Sólo si estamos disponibles para dejarnos tocar por Él, podremos descubrir esa realidad transformadora, acceder a la fuente de la Vida, donde el miedo deja espacio al amor, el egocentrismo es reemplazado por la humildad y lo mío se convierte en un don para compartir con los demás.

El principal riesgo al que nos enfrentamos, entonces, es que nuestra relación con el Padre sea simplemente una apariencia; si el culto, la observancia, el cumplimiento y hasta el bien que hacemos no nos cambia el corazón, eso significa que sólo estamos agrandando nuestro ego, sólo estamos buscando seguridad, sin querer comprometernos, engañándonos con un “sí” vacío de sentido, que se traduce en un “no” a la vida. 

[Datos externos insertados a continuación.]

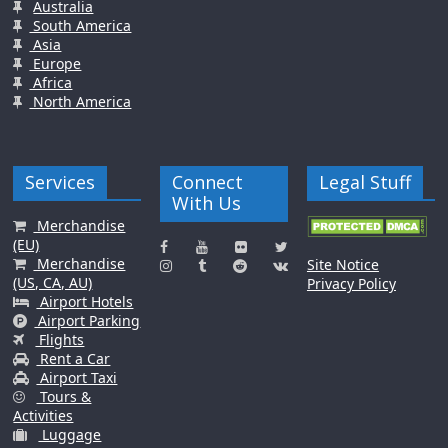
Australia
South America
Asia
Europe
Africa
North America
Services
Connect
Legal Stuff
With Us
Merchandise
(EU)
Merchandise
Site Notice
(US, CA, AU)
Privacy Policy
Airport Hotels
Airport Parking
Flights
Rent a Car
Airport Taxi
Tours &
Activities
Luggage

Todos, al fin y al cabo somos el hijo rebelde que da la negativa al Padre, así como el otro hijo que no cumple con su palabra. 

Ahora nos toca entender que ese Padre no tiene en cuenta nada de todo esto. Simplemente está a la espera de que nos quitemos todas las máscaras, para descubrirnos tal como somos; sólo llegando al fondo de nuestra autenticidad podremos llegar a descubrirle tal como es.